Segment Open

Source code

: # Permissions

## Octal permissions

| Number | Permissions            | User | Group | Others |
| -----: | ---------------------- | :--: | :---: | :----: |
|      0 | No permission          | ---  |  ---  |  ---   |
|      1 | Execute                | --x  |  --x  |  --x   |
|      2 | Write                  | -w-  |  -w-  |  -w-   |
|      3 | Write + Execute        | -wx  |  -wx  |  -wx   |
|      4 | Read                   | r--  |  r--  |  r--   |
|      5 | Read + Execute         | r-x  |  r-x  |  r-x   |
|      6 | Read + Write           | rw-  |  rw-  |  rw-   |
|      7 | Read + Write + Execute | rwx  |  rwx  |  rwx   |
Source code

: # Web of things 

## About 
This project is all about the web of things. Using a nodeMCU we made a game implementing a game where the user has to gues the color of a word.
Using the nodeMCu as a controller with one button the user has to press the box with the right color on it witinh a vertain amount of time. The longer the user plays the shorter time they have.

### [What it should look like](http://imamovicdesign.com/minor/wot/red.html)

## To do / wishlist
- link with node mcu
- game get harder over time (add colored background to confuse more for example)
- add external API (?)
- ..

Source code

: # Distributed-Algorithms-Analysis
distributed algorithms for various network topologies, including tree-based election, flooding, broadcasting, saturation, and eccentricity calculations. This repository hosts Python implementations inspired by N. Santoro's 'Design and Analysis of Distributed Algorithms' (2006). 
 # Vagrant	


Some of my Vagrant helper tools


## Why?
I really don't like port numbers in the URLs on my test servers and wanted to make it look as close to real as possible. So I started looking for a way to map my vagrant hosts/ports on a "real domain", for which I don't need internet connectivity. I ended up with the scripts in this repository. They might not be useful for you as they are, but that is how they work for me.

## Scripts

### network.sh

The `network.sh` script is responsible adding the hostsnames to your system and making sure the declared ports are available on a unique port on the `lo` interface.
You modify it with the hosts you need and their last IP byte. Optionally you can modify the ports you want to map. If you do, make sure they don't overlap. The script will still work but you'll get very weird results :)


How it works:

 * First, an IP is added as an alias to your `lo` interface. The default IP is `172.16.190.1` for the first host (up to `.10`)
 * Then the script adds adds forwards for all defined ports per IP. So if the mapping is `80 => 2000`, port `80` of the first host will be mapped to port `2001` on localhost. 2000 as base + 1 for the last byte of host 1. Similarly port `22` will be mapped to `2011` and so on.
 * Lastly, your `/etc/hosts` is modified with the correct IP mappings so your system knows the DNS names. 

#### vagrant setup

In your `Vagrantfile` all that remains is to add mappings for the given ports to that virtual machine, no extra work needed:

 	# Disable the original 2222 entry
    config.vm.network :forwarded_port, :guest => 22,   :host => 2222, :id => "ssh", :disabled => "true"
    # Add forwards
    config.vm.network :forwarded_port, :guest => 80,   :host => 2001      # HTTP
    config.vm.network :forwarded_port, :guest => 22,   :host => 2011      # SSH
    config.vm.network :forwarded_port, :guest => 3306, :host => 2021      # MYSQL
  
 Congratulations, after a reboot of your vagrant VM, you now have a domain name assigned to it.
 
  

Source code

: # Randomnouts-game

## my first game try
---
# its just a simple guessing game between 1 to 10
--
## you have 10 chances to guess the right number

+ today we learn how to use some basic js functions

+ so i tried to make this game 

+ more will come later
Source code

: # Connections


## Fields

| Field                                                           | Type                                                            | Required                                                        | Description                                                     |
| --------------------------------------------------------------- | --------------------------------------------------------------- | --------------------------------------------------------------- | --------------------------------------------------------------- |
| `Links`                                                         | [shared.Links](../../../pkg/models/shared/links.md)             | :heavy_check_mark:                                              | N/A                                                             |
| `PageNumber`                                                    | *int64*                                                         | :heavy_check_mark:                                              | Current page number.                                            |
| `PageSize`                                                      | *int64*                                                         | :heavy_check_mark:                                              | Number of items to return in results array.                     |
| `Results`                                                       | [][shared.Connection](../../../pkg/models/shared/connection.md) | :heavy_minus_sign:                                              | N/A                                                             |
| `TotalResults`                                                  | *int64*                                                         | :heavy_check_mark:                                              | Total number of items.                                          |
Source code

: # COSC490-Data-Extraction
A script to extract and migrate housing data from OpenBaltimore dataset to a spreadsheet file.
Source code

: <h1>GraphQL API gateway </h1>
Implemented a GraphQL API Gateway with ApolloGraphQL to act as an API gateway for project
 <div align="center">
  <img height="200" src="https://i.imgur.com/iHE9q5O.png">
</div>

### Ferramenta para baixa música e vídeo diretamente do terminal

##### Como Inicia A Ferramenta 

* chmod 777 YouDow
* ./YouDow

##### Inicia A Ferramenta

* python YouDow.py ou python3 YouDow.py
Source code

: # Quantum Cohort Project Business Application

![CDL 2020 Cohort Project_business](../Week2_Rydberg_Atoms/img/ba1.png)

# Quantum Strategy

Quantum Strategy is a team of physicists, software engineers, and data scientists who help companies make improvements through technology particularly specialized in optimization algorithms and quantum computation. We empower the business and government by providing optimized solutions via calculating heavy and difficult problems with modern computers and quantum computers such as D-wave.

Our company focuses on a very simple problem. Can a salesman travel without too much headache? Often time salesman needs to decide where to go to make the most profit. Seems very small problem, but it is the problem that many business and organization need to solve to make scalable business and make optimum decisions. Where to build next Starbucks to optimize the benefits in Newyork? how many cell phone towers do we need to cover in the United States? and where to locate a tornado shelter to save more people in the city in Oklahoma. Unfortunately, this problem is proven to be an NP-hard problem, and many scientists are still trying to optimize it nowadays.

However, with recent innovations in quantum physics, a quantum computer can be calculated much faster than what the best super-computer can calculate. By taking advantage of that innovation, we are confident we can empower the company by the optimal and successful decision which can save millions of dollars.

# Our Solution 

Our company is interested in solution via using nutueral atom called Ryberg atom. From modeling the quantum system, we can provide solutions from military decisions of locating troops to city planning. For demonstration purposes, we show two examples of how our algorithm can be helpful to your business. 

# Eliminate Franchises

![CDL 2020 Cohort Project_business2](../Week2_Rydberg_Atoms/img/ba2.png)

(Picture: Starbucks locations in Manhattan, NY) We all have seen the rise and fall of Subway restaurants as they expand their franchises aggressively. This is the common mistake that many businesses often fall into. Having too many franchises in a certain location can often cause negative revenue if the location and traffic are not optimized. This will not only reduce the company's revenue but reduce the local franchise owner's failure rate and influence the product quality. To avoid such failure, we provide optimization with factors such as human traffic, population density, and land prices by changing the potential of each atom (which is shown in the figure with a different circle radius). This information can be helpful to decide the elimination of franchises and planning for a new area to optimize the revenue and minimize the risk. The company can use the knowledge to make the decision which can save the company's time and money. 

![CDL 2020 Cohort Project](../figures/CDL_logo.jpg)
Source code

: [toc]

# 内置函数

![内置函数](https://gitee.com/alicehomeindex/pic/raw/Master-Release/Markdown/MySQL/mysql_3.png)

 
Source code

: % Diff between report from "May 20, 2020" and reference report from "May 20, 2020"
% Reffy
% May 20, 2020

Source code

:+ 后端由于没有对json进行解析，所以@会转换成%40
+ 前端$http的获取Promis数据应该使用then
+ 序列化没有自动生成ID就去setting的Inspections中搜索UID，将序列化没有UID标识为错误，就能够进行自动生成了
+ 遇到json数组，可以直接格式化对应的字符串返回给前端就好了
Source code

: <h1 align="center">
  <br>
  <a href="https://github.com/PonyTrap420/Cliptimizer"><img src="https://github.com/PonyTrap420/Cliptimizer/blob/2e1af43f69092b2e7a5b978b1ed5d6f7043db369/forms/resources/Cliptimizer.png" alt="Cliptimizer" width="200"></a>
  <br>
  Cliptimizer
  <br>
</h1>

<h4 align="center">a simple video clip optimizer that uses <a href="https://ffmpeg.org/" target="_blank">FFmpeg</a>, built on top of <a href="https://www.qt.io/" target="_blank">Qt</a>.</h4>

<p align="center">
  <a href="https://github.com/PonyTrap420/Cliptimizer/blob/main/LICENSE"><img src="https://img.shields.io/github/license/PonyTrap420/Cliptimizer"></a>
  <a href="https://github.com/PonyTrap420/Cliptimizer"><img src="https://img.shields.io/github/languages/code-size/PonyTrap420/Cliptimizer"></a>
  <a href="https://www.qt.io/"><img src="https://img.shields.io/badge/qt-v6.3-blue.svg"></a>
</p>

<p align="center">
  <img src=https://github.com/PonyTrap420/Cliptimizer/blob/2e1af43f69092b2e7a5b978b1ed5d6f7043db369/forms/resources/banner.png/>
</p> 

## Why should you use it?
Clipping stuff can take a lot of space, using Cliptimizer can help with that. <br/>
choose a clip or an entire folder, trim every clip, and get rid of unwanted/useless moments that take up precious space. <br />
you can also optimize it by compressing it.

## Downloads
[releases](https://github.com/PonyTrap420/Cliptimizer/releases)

Segment Closed

Task to carry out →
Show each line of the entries above that contains the string "config". Case counts.

Result of this task →
    config.vm.network :forwarded_port, :guest => 22,   :host => 2222, :id => "ssh", :disabled => "true"
    config.vm.network :forwarded_port, :guest => 80,   :host => 2001      # HTTP
    config.vm.network :forwarded_port, :guest => 22,   :host => 2011      # SSH
    config.vm.network :forwarded_port, :guest => 3306, :host => 2021      # MYSQL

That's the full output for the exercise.